8年で300セット。1年平均37.5セット。この数字が多いのか少ないのかは分かりません。今も途切れずに売れていますから、いずれ完売する日が来るでしょう。
奥邃先生を敬愛していた永島忠重が先生の死後、『奥邃廣録』をみずから編集・発行した折、それが思うように売れず(だけが原因ではないようですが)、一家離散の憂き目を見ることにもなりました。この度は、同じ轍を踏まずによかったなと。
残り200セット、しぶとく飽きずに売っていきたいと思います。
血税や凍土に転ぶ痛みあり
冬ごもり夢で別離の味を知る
秋の腹八分の目盛りを過ぎにけり
練功(気功の練習のことをこう呼びます。気功を始めるまで知りませんでした。新しい言葉を知るのも楽しいことです)300日もいよいよ間近となりました。かくなる上は、せっかくですから修験者のごとく、練功千日を目指し日夜背骨を揺らしたいと思います。
効果について細かく書き出せば切りがないのですが、一つ自分でも意識し、いいなあと思うのは姿勢について。
気功は大きく静功と動功に分類されますが、デスクワークのときに静功の要領で背筋をピンと伸ばし、天頂が紐で吊るされているように意識しながら仙骨を少し前に押し出します。首、肩、胸、内臓は重力に任せるイメージで力を抜き息を深くします。ふっと気持ちが整う感じです。
最初は1時間、半日もてばいいほうだったのが、このごろは1日この姿勢を保ったまま仕事をするようになりました。我慢しているわけではなく、そのほうが楽(朱剛先生の、座れば座るほど楽になりますねぇ〜の言葉が浮かびます)だし、1日の仕事を終えたとき、何とも言えない充実感がからだに充ちてきます。
身体的には、日々の練功により、おそらく腰周りを中心とした筋肉のバランスがとれてきたことで楽にからだが支えられるようになったからかなと思われます。ありがたいことです。
猿と馬脳内走る暮れ早し
短日や数字が踊る決算期
祖父母ゐて夢のつづきを見てゐたり
日ごとに寒さが増し、朝、布団を離れるのがつらくなりました。眼が覚め、まず時計を見ます。すると布団を離れるまで30分ほど、まだ間があったりします。こういうときは、まさに至福の時ですね。

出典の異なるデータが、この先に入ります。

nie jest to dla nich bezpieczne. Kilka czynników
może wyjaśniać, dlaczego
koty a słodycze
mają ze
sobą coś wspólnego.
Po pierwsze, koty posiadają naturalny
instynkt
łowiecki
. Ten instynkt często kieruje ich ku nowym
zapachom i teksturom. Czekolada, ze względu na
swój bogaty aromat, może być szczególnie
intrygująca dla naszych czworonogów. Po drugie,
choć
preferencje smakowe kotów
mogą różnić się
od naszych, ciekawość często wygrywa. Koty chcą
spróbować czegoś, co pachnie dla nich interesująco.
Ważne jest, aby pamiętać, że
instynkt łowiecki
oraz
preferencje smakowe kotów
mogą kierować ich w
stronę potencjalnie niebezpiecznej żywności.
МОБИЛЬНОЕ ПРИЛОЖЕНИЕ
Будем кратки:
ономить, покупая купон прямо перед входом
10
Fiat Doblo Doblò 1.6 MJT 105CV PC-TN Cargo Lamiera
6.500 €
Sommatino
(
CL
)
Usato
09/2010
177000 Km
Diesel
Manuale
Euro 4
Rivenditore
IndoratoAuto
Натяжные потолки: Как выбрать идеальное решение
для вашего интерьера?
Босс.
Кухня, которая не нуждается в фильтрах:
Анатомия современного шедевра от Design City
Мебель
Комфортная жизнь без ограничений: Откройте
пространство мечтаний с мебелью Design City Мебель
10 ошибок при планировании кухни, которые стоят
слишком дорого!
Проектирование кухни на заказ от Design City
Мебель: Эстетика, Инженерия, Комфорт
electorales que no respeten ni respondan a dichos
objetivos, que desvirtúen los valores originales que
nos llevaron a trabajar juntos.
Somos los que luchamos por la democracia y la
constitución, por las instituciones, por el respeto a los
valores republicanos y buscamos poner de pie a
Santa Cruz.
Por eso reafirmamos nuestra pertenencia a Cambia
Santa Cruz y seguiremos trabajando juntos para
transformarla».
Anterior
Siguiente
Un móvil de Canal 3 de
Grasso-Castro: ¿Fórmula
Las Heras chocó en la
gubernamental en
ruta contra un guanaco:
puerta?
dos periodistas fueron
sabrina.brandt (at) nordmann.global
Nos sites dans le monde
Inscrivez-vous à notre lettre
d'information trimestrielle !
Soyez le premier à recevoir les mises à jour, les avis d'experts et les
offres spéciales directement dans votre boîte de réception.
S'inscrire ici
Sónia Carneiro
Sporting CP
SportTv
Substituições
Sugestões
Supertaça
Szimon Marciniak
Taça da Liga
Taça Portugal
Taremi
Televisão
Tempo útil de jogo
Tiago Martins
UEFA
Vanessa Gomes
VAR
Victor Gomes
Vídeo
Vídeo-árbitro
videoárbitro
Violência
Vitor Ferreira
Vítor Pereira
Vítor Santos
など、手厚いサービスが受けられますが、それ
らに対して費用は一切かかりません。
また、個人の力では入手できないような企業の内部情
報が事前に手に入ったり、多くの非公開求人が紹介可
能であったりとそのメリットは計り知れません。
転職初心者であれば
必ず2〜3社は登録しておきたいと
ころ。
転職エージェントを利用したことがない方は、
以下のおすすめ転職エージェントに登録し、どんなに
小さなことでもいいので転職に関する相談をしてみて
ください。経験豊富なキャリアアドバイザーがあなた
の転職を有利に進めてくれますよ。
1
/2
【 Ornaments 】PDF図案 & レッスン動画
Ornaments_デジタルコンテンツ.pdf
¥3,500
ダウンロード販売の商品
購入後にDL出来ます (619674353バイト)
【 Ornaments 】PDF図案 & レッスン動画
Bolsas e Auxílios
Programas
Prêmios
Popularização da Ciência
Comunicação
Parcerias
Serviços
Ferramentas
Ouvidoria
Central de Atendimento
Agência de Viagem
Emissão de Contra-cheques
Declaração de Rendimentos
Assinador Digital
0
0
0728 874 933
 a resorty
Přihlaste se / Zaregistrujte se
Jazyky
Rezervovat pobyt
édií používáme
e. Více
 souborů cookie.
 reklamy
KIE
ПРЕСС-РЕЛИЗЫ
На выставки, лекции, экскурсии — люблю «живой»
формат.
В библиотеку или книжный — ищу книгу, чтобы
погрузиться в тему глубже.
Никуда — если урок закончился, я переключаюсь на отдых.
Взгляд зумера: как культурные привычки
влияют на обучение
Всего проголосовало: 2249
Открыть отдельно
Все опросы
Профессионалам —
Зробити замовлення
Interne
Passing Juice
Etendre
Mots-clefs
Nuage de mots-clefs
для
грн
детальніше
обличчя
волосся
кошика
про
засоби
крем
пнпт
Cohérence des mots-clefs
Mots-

目覚め前に見ていた夢がたのしかった場合は、なごりを惜しむかのように、とろとろと続きを見ていたり。ハッとして時計を見遣ると、5分と過ぎていなくて驚くことも。かと思うと、不覚にも瞬時に深い眠りに落ち、起きなければいけない時刻を数分やり過ごすことも…。
エスカレーター鼻先三寸尻寒し
マフラーを巻いてかじかむ一人かな
ブルブルと釣り上げしごとケータイ音
気功教室の帰り、Tさんから聞いた話。
Tさんは料理教室の先生をしている。詳しいことは分からないけれど、二泊三日の集中コースがあるらしく、いつも準備が大変とのこと。生徒の年齢層にもよるだろうが、生徒たちに教える料理とは別に、合宿中みんなで食べる料理の算段をしなければならない。量の計算が難しく、作っているうちに、足りるだろうか、不足したらどうしよう、と頭を悩ませてきた。ところが今回、なんだか分からないけれど、足りなければ果物もあるし、なんとかなるか、ふとそう思えた。彼女としては、ダイエットだけでなく、これも気功のおかげ、ということであるようだ。
友のかほ後から後から雁渡し
月白く人語も霞む菊名かな
エスカレーター上り下りの爽気かな
雑誌の取材で江戸川橋の日本禅密気功研究所へ。朱剛先生を交え編集部の方と打ち合わせ。
生徒の中に内科、外科、精神科の医者がいることを先生からうかがう。西洋医学に精通する専門医も認め、みずからの健康のために「背骨ゆらゆら」を生活の一部に加えているようだ。
打ち合わせ終了後、しばし歓談。来たる木曜日に朱剛先生、来社の予定。